Problem to work on: Images are not part of the copy; write out the rest of the data exactly as given.

[Pose landmark coordinates]

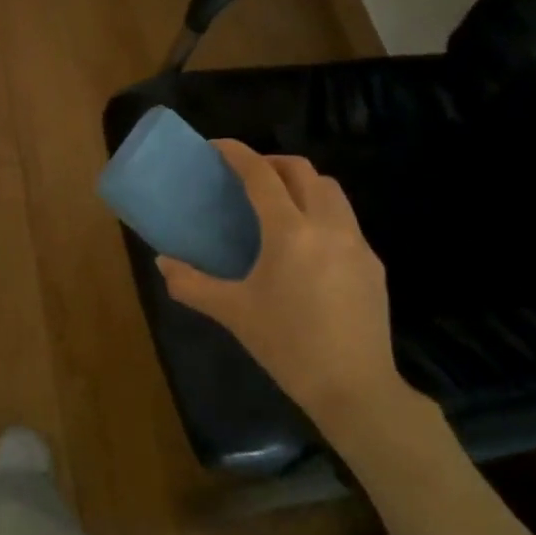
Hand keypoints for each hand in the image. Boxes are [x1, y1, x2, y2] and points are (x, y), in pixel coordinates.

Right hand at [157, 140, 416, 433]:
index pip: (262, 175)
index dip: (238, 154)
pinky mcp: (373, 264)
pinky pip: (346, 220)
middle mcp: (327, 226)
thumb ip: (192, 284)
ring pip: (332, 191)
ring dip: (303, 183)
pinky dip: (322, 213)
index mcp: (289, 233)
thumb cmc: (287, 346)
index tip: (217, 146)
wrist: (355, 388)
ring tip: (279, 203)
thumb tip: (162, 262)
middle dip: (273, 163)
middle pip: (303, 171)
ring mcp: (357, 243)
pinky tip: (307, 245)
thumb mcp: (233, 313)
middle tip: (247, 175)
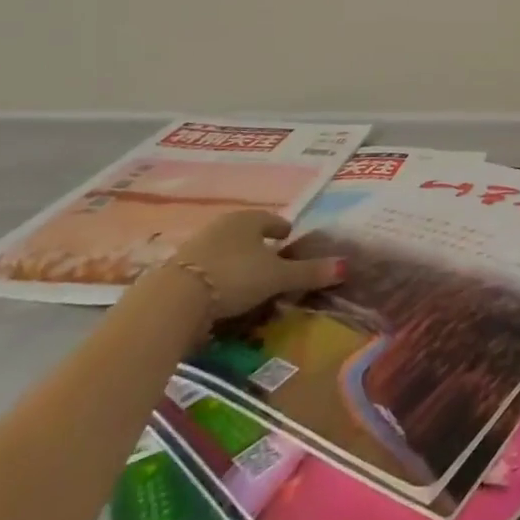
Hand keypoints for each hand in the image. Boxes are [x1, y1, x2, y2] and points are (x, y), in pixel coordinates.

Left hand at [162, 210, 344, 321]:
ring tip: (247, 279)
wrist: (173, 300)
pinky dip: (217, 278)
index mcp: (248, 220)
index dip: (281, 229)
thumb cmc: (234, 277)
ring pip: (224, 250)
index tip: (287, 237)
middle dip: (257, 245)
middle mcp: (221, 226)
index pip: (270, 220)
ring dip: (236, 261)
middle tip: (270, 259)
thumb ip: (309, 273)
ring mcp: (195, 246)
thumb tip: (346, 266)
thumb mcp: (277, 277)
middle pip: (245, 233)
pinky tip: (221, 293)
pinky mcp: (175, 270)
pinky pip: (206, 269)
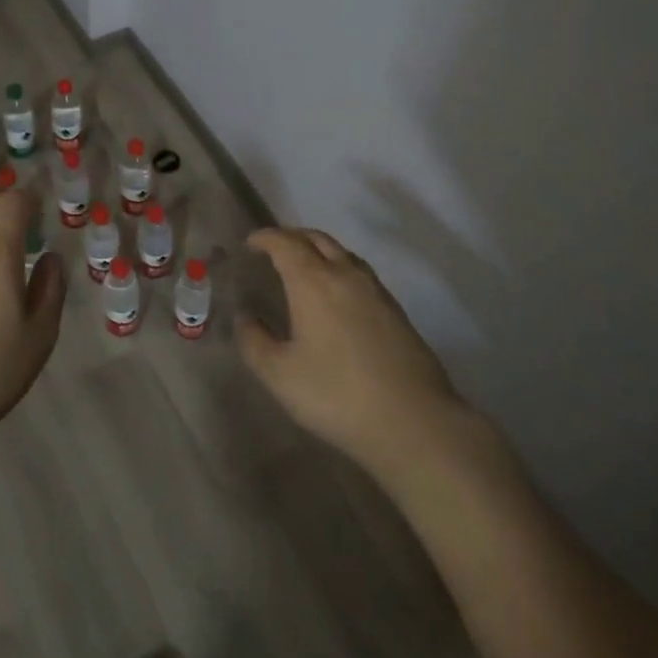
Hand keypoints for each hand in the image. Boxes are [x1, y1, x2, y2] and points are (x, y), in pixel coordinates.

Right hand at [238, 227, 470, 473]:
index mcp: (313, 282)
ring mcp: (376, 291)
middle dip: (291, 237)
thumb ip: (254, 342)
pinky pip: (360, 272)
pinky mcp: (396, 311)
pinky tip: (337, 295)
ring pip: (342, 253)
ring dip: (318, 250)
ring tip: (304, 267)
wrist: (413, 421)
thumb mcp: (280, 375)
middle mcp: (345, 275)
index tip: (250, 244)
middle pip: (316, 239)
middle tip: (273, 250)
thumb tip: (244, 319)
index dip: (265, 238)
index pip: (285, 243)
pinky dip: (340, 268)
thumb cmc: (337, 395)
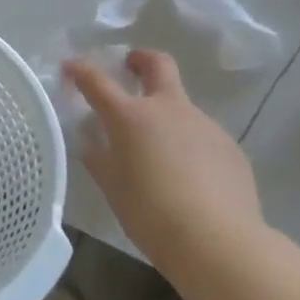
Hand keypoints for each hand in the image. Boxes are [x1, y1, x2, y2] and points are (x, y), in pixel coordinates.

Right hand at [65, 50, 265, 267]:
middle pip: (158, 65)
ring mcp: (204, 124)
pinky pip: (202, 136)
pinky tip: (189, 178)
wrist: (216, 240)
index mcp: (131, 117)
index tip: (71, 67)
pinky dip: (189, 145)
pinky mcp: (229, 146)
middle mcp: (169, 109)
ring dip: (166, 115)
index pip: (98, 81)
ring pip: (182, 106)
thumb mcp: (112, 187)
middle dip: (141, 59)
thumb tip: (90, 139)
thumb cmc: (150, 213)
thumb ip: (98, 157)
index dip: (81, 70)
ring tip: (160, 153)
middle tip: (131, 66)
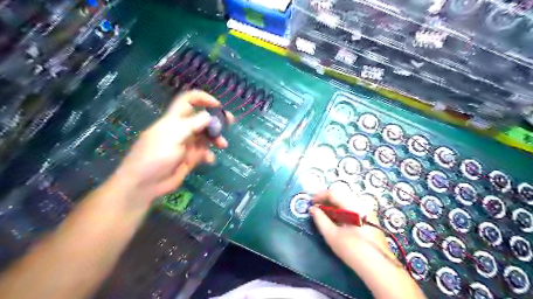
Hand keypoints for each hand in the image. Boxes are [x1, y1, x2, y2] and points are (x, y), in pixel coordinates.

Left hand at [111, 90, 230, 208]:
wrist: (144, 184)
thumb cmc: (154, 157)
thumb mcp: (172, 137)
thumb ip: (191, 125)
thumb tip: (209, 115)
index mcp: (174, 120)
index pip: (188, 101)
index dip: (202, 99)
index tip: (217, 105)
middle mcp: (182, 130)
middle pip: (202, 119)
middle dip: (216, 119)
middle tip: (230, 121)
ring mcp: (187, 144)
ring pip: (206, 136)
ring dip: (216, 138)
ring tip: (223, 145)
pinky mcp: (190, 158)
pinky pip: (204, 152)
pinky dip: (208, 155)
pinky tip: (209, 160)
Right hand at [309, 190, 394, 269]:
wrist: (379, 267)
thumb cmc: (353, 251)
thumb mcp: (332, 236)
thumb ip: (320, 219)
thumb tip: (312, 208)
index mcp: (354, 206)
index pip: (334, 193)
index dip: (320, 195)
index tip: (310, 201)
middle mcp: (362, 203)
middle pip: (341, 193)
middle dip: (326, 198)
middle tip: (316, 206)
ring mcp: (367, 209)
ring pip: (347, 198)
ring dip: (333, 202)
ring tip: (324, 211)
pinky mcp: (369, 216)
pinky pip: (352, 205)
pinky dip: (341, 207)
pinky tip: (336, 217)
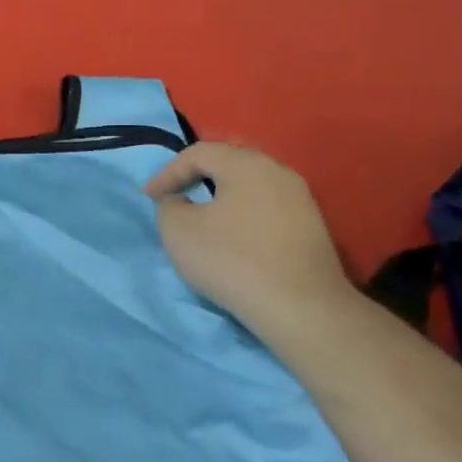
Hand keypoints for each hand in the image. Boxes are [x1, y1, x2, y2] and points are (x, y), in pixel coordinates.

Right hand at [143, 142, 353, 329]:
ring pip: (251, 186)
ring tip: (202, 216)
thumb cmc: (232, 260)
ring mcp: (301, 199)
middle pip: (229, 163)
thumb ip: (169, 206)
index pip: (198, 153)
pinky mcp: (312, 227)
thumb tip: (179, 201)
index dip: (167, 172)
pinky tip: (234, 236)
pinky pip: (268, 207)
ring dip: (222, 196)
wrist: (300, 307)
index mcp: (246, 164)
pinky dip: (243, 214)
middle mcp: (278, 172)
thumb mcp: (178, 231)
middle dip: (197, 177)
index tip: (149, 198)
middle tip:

Output for this exercise:
Hand keypoints for each hand in the image. Boxes are [x1, y1, x2, y2] and points are (x, y), in pixel coordinates.

Right hand at [157, 140, 416, 433]:
index pip: (262, 175)
index dip: (238, 154)
pinky mcp: (373, 264)
pinky pip: (346, 220)
middle mcp: (327, 226)
thumb ip: (192, 284)
ring pip: (332, 191)
ring dip: (303, 183)
pinky dip: (322, 213)
index mcp: (289, 233)
thumb cmc: (287, 346)
index tip: (217, 146)
wrist: (355, 388)
ring tip: (279, 203)
thumb tip: (162, 262)
middle dip: (273, 163)
middle pip: (303, 171)
ring mcp: (357, 243)
pinky tip: (307, 245)
thumb mcp: (233, 313)
middle tip: (247, 175)
Hand keypoints for each hand in the image. Boxes are [x1, y1, x2, y2] and points are (x, y), in pixel coordinates.

Left hand at [162, 210, 344, 321]:
ring tip: (247, 279)
wrist: (173, 300)
pinky dip: (217, 278)
index mcp: (248, 220)
index dip: (281, 229)
thumb cmc: (234, 277)
ring pip: (224, 250)
index tip: (287, 237)
middle dip: (257, 245)
middle mcp: (221, 226)
index pip: (270, 220)
ring dip: (236, 261)
middle tip: (270, 259)
thumb ip: (309, 273)
ring mcp: (195, 246)
thumb tip: (346, 266)
thumb mcp: (277, 277)
middle pip: (245, 233)
pinky tip: (221, 293)
pinky mcp: (175, 270)
pinky pip: (206, 269)
Hand keypoints for each hand in the image. Boxes are [x1, y1, x2, y2] and points are (x, y), in pixel coordinates.

Right hand at [238, 227, 470, 473]:
index mcp: (313, 282)
ring mcp: (376, 291)
middle dip: (291, 237)
thumb ip: (254, 342)
pinky pip: (360, 272)
pinky mcp: (396, 311)
pinky tip: (337, 295)
ring pip: (342, 253)
ring dip: (318, 250)
ring tip: (304, 267)
wrist: (413, 421)
thumb mcp: (280, 375)
middle mcp: (345, 275)
index tip: (250, 244)
middle pip: (316, 239)
middle tip: (273, 250)
thumb tip: (244, 319)
index dip: (265, 238)
index pip: (285, 243)
pinky dip: (340, 268)
thumb cmc: (337, 395)
Hand keypoints for each hand in the image. Boxes are [x1, y1, x2, y2] and points are (x, y), in pixel coordinates.

Right hand at [65, 50, 265, 267]:
middle pip: (158, 65)
ring mcp: (204, 124)
pinky pip: (202, 136)
pinky tip: (189, 178)
wrist: (216, 240)
index mcp: (131, 117)
index tip: (71, 67)
pinky dip: (189, 145)
pinky mcp: (229, 146)
middle mcp: (169, 109)
ring dip: (166, 115)
index pip: (98, 81)
ring pip: (182, 106)
thumb mcp: (112, 187)
middle dip: (141, 59)
thumb tip: (90, 139)
thumb cmc: (150, 213)
thumb ip: (98, 157)
index dip: (81, 70)
ring tip: (160, 153)
middle tip: (131, 66)
Hand keypoints for each hand in the image. Boxes are [x1, y1, x2, y2] and points are (x, y), in pixel coordinates.

Left hand at [111, 90, 230, 208]:
wrist: (144, 184)
thumb cmc: (154, 157)
thumb mcp: (172, 137)
thumb ip: (191, 125)
thumb tip: (209, 115)
index mcp: (174, 120)
index pip: (188, 101)
index dip: (202, 99)
index tip: (217, 105)
middle mcp: (182, 130)
middle pip: (202, 119)
middle dip: (216, 119)
middle tip: (230, 121)
ring mcp: (187, 144)
ring pip: (206, 136)
ring dip: (216, 138)
ring tip: (223, 145)
pinky mcp: (190, 158)
pinky pip: (204, 152)
pinky dip: (208, 155)
pinky tip: (209, 160)
Right hand at [309, 190, 394, 269]:
wrist: (379, 267)
thumb cmc: (353, 251)
thumb mcp: (332, 236)
thumb ip: (320, 219)
thumb tip: (312, 208)
index mcp: (354, 206)
index pip: (334, 193)
index dip: (320, 195)
index tip: (310, 201)
middle mcp: (362, 203)
middle pip: (341, 193)
middle dip: (326, 198)
middle tip: (316, 206)
ring mcp: (367, 209)
ring pip: (347, 198)
ring dip: (333, 202)
ring tip: (324, 211)
pinky mcp: (369, 216)
pinky pip: (352, 205)
pinky dip: (341, 207)
pinky tip: (336, 217)
Hand keypoints for each hand in the image. Boxes are [x1, y1, x2, y2] and points are (x, y), in pixel coordinates.

Right hand at [143, 142, 353, 329]:
ring pip: (251, 186)
ring tip: (202, 216)
thumb cmc: (232, 260)
ring mcp: (301, 199)
middle pip: (229, 163)
thumb ip: (169, 206)
index pip: (198, 153)
pinky mcp: (312, 227)
thumb tip: (179, 201)
index dip: (167, 172)
pinky tip: (234, 236)
pinky pip: (268, 207)
ring dip: (222, 196)
wrist: (300, 307)
index mcp: (246, 164)
pinky dip: (243, 214)
middle mcp: (278, 172)
thumb mcp: (178, 231)
middle dip: (197, 177)
index tip: (149, 198)
middle tip:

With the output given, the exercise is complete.